I would love for my hair to look like the lady in your avatar  *one day*...actually, I'd even take my hair looking like the lady in your siggy...gotta start somewhere lol


----------



## FebeeSigns (Feb 1, 2011)

*Re: Why are 99% of the avatars on here white women?*

I'm not new and I always wondered that. Because I'm apart of other hair forums and those pictures certainly aren't "generic platform" pictures I'm used to seeing.


----------



## Detroit2Dallas (Feb 1, 2011)

*Re: Why are 99% of the avatars on here white women?*



qchelle said:


> Bahahaha!   They _wish _they was all light skinededdedededed with type 1 hair. Shoooot


 

Bwahahahahahaaaa!!!! *high five and secret handshake*


----------



## nikolite (Feb 1, 2011)

*Re: Why are 99% of the avatars on here white women?*

I haven't seen not one white woman on the avatars in this thread even. *shrug*

No idea what ya'll talking about.  Maybe OP just noticing those avatars more?
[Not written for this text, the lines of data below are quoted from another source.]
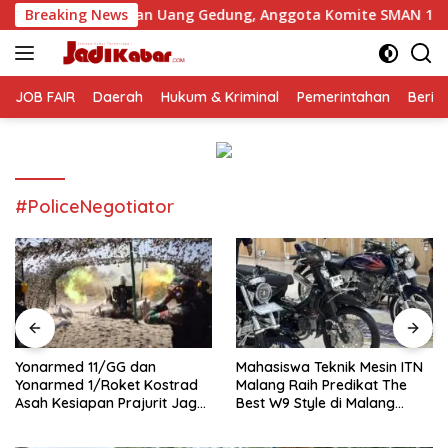
Langsung
utan Uang Gedung, Anggota Komite SMAN 1 Tumpang ,Ketua DP
Breaking News
ke
konten
JOB FAIR
Daerah
Hukum & Kriminal
Pemerintahan
Berit
#PoliceNegotiator
Yonarmed 11/GG dan
Mahasiswa Teknik Mesin ITN
Yonarmed 1/Roket Kostrad
Malang Raih Predikat The
Asah Kesiapan Prajurit Jaga
Best W9 Style di Malang
Kedaulatan NKRI
Modifest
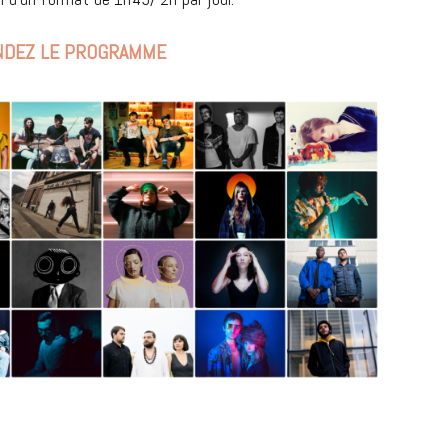
DEZ LE PROGRAMME
MUSIQUE
Cage The Elephant, l’ivoire du rock
dévoile « Beaches In Tennessee »
18 JUILLET 2026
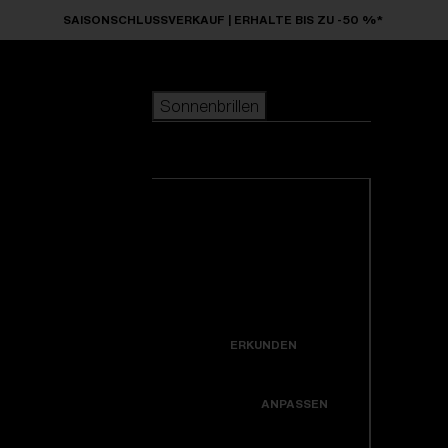
Skip to main content
SAISONSCHLUSSVERKAUF | ERHALTE BIS ZU -50 %*
Sonnenbrillen
BELIEBTE SUCHANFRAGEN
Sonnenbrillen
beliebter Verkauf
Neuzugänge
Alle Sonnenbrillen
Kreiere dein modell
ansehen
NÜTZLICHE LINKS
Neuheiten
Garantiereparatur
Icons
ERKUNDEN
Hole dir Unterstützung
Colorama
ANPASSEN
ETA:  On second-thought, those sportin' Becky probably ain't gonna post in here!


----------



## ezina (Feb 1, 2011)

*Re: Why are 99% of the avatars on here white women?*

......................


----------



## Aireen (Feb 1, 2011)

*Re: Why are 99% of the avatars on here white women?*



qchelle said:


> Bahahaha!    They _wish _they was all light skinededdedededed with type 1 hair. Shoooot



You know you're gonna offend someone, right?    Watch out for the attacks, better duck!


----------



## qchelle (Feb 1, 2011)

*Re: Why are 99% of the avatars on here white women?*



Aireen said:


> You know you're gonna offend someone, right?    Watch out for the attacks, better duck!



I know  I'm bad


----------



## nikolite (Feb 1, 2011)

*Re: Why are 99% of the avatars on here white women?*



ezina said:


> Lol, watch out...this thread is looking like it will get locked. I should know because 100% of the threads I've created on the hair board were locked.



We'll be alright as long as we don't have TOO much fun.  Gotta act like we are only here cause we got nothing else left to do, not like we want to be in here 

I think when the *""* count gets past 100, that's when the threads get closed down. 
_
(jk mods!)_


----------



## dimopoulos (Feb 1, 2011)

Answer to the OP:

a) You can upload one of your own - as it has always been the case
b) It has already been asked before here: http://www.longhaircareforum.com/suggestions-requests-q/509512-more-avatar-selection.html

The quick answer is that those avatars were uploaded in 2003 and they were stock, freely available on the Internet. 

As I wrote in the other thread, if you know of a selection of avatars that you would like, please point me to it and I will upload them.

As far as the members that already replied to this post, I will remind you that the rules of the forum are in effect 24/7. Writing derogatory and rude comments, innuendos and such for the moderators makes things only worse for you. 

Tone it down please. If you need to "get it out of your system", this is not the place.

Thank you for your understanding.


----------